Big, wild, emotional reactions from children can be cause by a few different conditions. Sometimes the child feels fear, anger or sadness and needs to release that or sometimes the child has learned that freaking out works (that she will get what she wants if she blows up.)
The other, more common reason for big emotional outbursts is when the child hits a tipping point while in a compromised state—overtired, hungry, over stimulated or played out. When a child is sleepy and hungry, or has had it with sharing her favourite toy, she might not be able to tolerate that her colouring page is ripped and can’t be fixed.
If your little one starts shrieking, “FIX IT! Make the tear go away!!” and your attempts at rationally explaining to her that tape will help, but rips can’t be undone, the reptilian part of her mind has probably taken over.

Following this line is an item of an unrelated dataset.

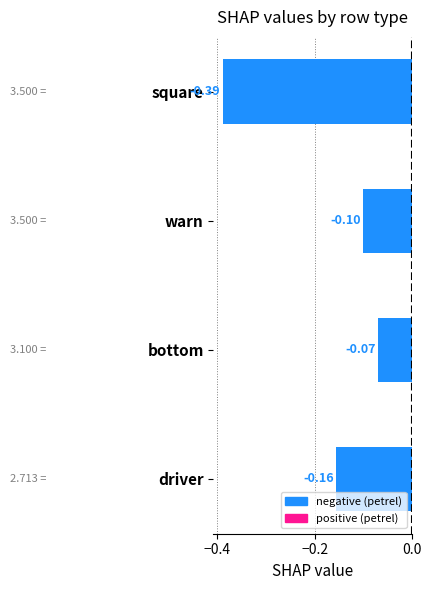

Does the chart contain any negative values?

Yes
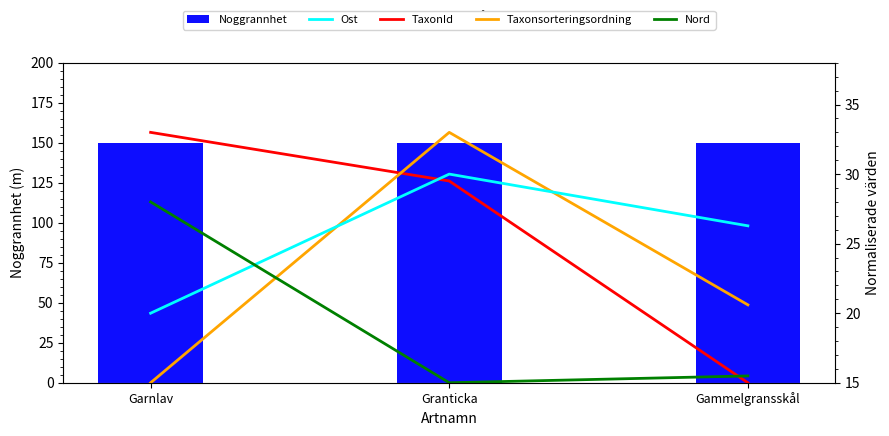

At Garnlav, list the series in order from smallest to largest.

Taxonsorteringsordning, Ost, Nord, TaxonId, Noggrannhet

This is the part that is responsible for protecting ourselves by making us ready to defend. In this state, the energy in our bodies goes from being calm and cool to pumping us up for fighting, shouting, jumping or running (called the fight-or-flight response). A person’s self-talk in this state might be something like this, “That’s it! I’ve had it with things going wrong!”

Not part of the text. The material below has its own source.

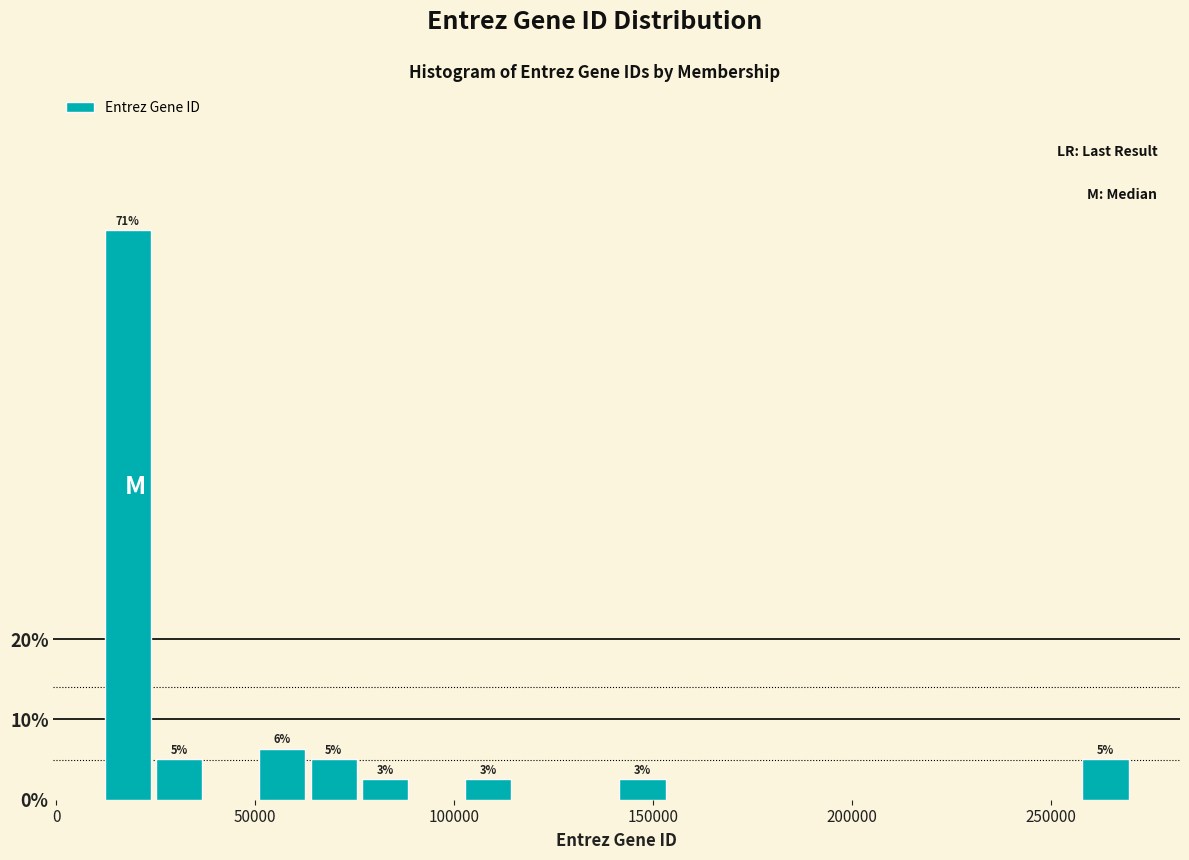

Around what value on the x-axis is the tallest bar? Give the approximate position of its centre, as read against the axis.

20000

To help her make the shift from that irrational part of the brain to the part that is calm and rational, try these steps:
When a child (or parent) is in fight-or-flight, the first order of business is to reel in that response by slowing the breathing and heart rate down. (For parents, it is time to kick in your calm-down plan.)

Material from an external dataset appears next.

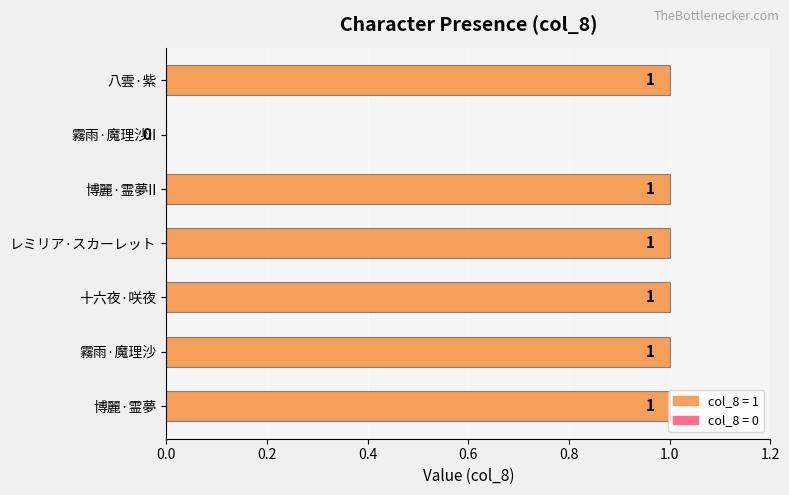

The chart shows a value of 0 at 霧雨·魔理沙. True or false?

False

It’s best to not try talking to a shouting person. If it doesn’t look like your child is going to be able to self-regulate (know what she needs to calm herself down), you’ll need to facilitate this for her.
Put your focus on slowing that irrational defense response and helping her feel safe and heard. A few ways to do this are: holding her close while drawing long lines down her back beside the spine, sitting close to her and doing some deep breathing—sometimes when a person hears slow breathing, she will start to do it, too, and opening your arms for a hug.
A great resource for more information about self-regulation is www.self-regulation.ca
If your child shrugs your calming efforts off, find a way to give her the need that she is missing. For example, you can quietly put some cut fruit on the table near her and walk away to get yourself a glass of water. Walking away gives your child a moment to see and consider the food in front of her, but removes the power struggle that you want her to eat.
When I know that my youngest child’s complete meltdown is because he is in dire need of a nap, I’ll quietly scoop him up and draw lines on his head from the crown of his head, over his forehead and down his nose. I slowly hold my hand over his eyes as I do this, which always makes them close. If I do this enough times, he will keep them closed. Let me know if this works for you, too!
If she takes the bait (accepts your hand on her back/ starts eating), then offer a nice long hug. Once she is all the way calm, it is time to train her to look for a solution.
You can say something like this, "Hmmm... the paper is ripped. Our options are to tape it or get a new one. Which do you like better?"
If your child is old enough to consider the options herself, you can word it like this, “Okay, that paper is ripped. What are our options now?”
A little while after your child has had a rest, been fed, and had time to regroup, explain to her what was happening in her body. Some children feel afraid of big, emotional outbursts so if you explain the process her body was in, that helps grow awareness and improves her ability to self-regulate next time. Please note that it might take several repetitions of these steps for a child to start her own calm-down plan—you might still need to facilitate it until she can take the reigns.
Start by using an “I see you…” statement to identify the feelings she had. You can try using language like this: “I saw you get very mad. The paper was ripped and you didn’t want that. Sometimes when we are very mad, our mind stops thinking straight so we have to help that part, our freak out part, calm down so our smart part can start working again. When we can think, then we know how to fix our problems.”
The mantra I use to help kids remember this is, “Calm first. Talk second.”
I use the terms “smart part” and “freak out part” to describe rational responses and irrational reactions—go ahead and find words that work for your family. An excellent book that explains all of this brain-talk in greater detail is THE WHOLE-BRAIN CHILD by Dr Dan Seigel and Tina Payne Bryson, PhD.